Minerva’s primary value has been driven by its proprietary CNS drug candidates, most notably roluperidone (MIN‑101), which has been investigated for the treatment of negative symptoms of schizophrenia. The company has positioned itself around addressing aspects of psychiatric illness that are poorly treated by existing therapies. Founded in 2007, Minerva was established by executives with prior CNS drug development experience and became a publicly traded company in 2014, using public capital markets to fund clinical research and development.
Business Operations
Minerva’s operations have historically consisted of a single operating segment focused on CNS drug development, encompassing preclinical research, clinical trials, regulatory engagement, and intellectual property management. The company has not generated product revenue and has relied on equity financing, collaboration payments, and cash reserves to fund operations.
Key assets have included roluperidone (MIN‑101) and earlier-stage or discontinued programs such as MIN‑202 (seltorexant) and MIN‑117, which were evaluated for sleep disorders and depression, respectively. Clinical trial execution has been conducted through a network of third-party research organizations across the United States and Europe. As of the most recent public disclosures, Minerva has had no material operating subsidiaries and limited internal manufacturing or commercialization infrastructure.

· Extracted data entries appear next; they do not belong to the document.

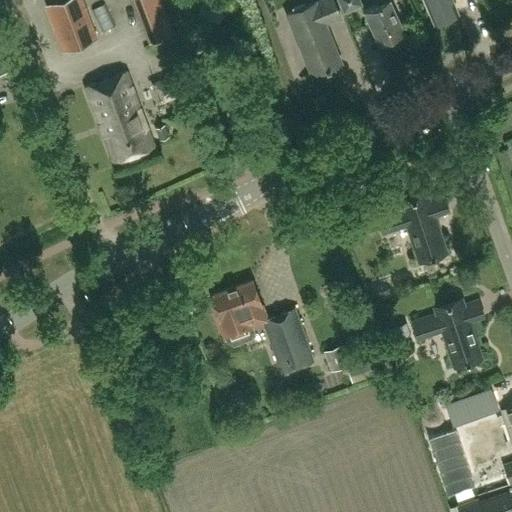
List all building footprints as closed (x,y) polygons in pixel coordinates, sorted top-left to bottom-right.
[(82,0),(63,0),(46,6),(63,52),(97,39),(82,0)] [(159,0),(133,0),(141,20),(163,11),(159,0)] [(311,72),(312,75),(341,63),(325,24),(341,18),(333,0),(322,0),(287,15),(311,72)] [(376,0),(379,4),(364,11),(379,44),(381,43),(385,44),(391,41),(392,38),(404,32),(389,0),(376,0)] [(458,13),(452,0),(425,0),(435,23),(458,13)] [(126,71),(85,87),(113,162),(154,146),(126,71)] [(155,128),(160,140),(170,136),(165,124),(155,128)] [(401,208),(377,215),(383,233),(406,225),(418,261),(446,252),(435,216),(449,212),(443,194),(429,199),(427,193),(399,202),(401,208)] [(224,336),(227,343),(233,346),(248,341),(243,329),(263,322),(281,373),(313,361),(294,308),(266,319),(252,280),(209,296),(224,336)] [(343,308),(347,300),(343,291),(335,292),(330,300),(335,308),(343,308)] [(436,314),(412,321),(418,339),(442,331),(454,367),(482,358),(470,322),(484,317),(478,300),(464,304),(462,298),(434,308),(436,314)] [(385,331),(391,348),(404,344),(402,338),(410,335),(406,323),(385,331)] [(323,351),(330,372),(349,365),(341,345),(323,351)] [(347,368),(352,382),(376,374),(371,360),(347,368)] [(230,394),(226,385),(219,388),(222,397),(230,394)] [(490,386),(447,402),(454,422),(498,406),(490,386)] [(287,387),(281,398),(295,406),(301,395),(287,387)] [(511,407),(484,418),(501,465),(511,461),(511,407)] [(477,498),(458,504),(457,504),(459,511),(511,511),(511,498),(510,491),(479,501),(477,498)]
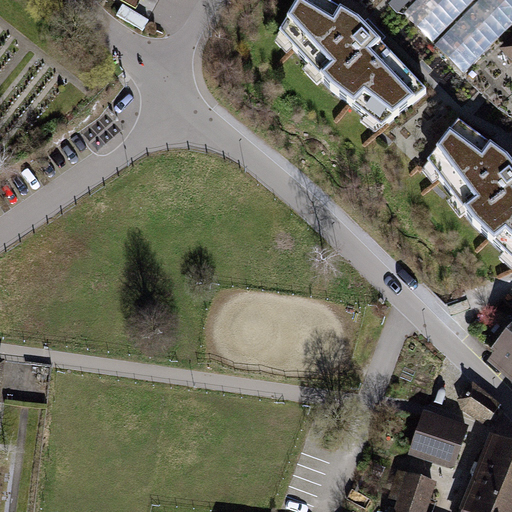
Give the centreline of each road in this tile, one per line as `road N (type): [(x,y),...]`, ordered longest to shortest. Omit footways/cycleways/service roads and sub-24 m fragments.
road 1 (residential): [(156,80),(286,187),(511,404)]
road 2 (track): [(0,351),(368,403)]
road 3 (track): [(368,403),(511,432)]
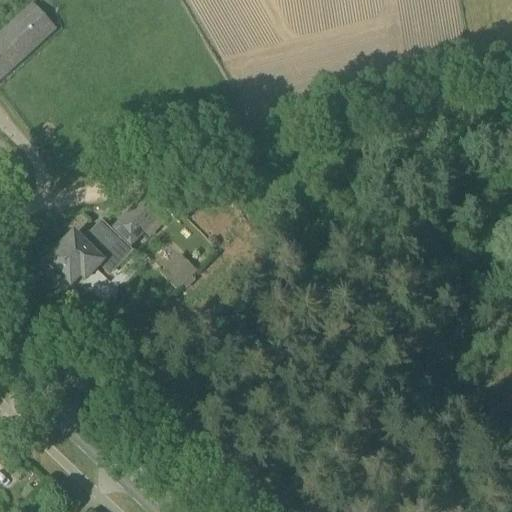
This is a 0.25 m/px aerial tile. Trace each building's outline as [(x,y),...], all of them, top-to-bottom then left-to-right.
[(0,81),(54,31),(30,5),(0,32),(0,81)] [(171,189),(157,204),(165,211),(164,212),(178,225),(193,210),(171,189)] [(129,248),(165,211),(145,192),(109,229),(129,248)] [(110,276),(131,255),(100,224),(80,245),(71,237),(45,264),(68,286),(78,277),(82,281),(98,265),(110,276)] [(179,287),(193,272),(164,245),(150,259),(179,287)]
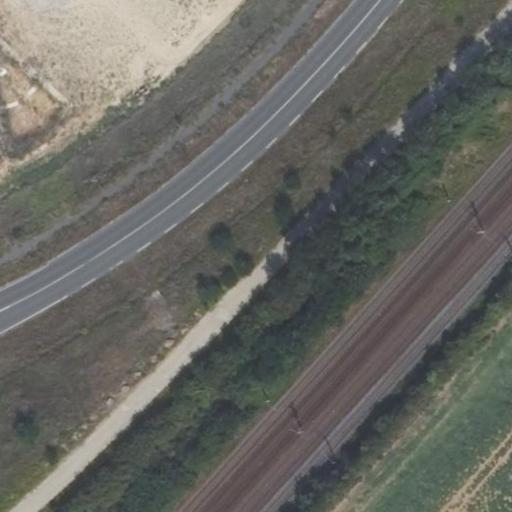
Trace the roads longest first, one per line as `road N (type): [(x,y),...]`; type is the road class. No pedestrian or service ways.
road 1 (track): [(21,511),(511,12)]
road 2 (tertiary): [(380,0),(176,204),(0,311)]
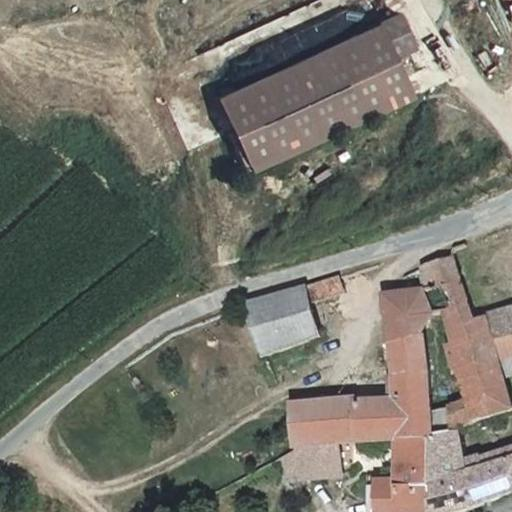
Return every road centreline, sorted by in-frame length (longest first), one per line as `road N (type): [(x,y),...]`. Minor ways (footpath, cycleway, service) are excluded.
road 1 (unclassified): [(511,205),(421,240),(228,294),(159,324),(0,455)]
road 2 (track): [(511,135),(472,85),(432,10),(415,0)]
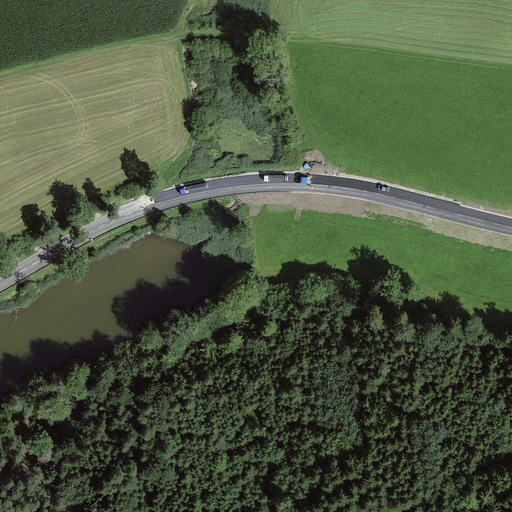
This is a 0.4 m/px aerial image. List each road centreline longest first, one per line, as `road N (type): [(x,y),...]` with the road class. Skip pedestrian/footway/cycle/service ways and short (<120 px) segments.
road 1 (secondary): [(511,226),(348,187),(243,185),(111,221),(0,284)]
road 2 (track): [(0,76),(125,47),(233,34),(511,69)]
road 3 (track): [(511,461),(490,463),(393,511)]
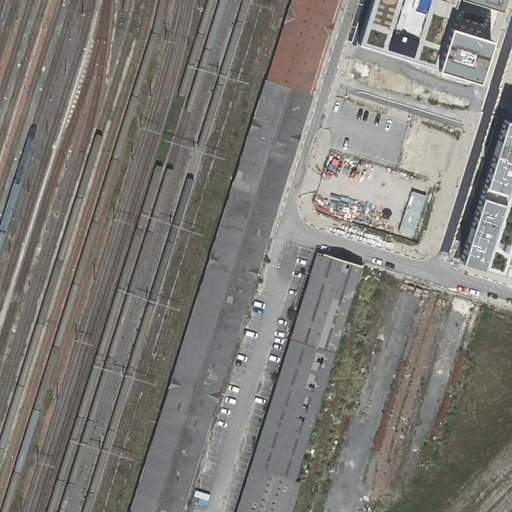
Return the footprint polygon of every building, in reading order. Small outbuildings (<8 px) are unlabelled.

Strategic Position & Investments
Minerva’s strategic direction has centered on advancing differentiated CNS therapies through late-stage clinical development and seeking regulatory approval or strategic alternatives such as partnerships or asset monetization. The company previously entered into a collaboration involving seltorexant (MIN‑202), reflecting a strategy of leveraging partnerships with larger pharmaceutical companies to share development risk.
Following regulatory and clinical outcomes related to roluperidone (MIN‑101), the company disclosed that it was evaluating strategic alternatives, including restructuring, asset sales, or other corporate transactions. Public sources indicate that some development programs were discontinued after failing to meet clinical or regulatory endpoints. Where future development plans or long-term viability are concerned, data is inconclusive based on available public sources.
Geographic Footprint
Minerva Neurosciences is headquartered in Burlington, Massachusetts, with corporate functions centralized in the United States. Clinical development activities have historically extended across North America and Europe, reflecting the geographic distribution of clinical trial sites and regulatory engagement.
The company does not maintain significant physical operations outside the United States, and its international presence has primarily been limited to clinical research collaborations and trial management rather than commercial or manufacturing activities. Its global footprint is therefore best characterized as U.S.-based with international clinical reach.
Leadership & Governance
Minerva was founded by executives with extensive backgrounds in CNS drug development, and leadership has emphasized scientific rigor, targeted innovation, and capital discipline in high-risk therapeutic areas. Corporate governance follows standard U.S. public company practices, with oversight by a board of directors and compliance with SEC filings and disclosure requirements.
Key executives have included:
- Remy Luthringer, MD, PhD – Founder, President and Chief Executive Officer
- Joseph Reilly – Chief Financial Officer
- Hans-Gert Waldmann, MD – Chief Medical Officer (historical role during key development phases)
- Marc de Garidel – Chairman of the Board (during prior governance periods)
Leadership philosophy has been centered on developing mechanistically novel CNS treatments while pursuing partnerships or strategic alternatives to maximize shareholder value in a capital-intensive and high-risk sector.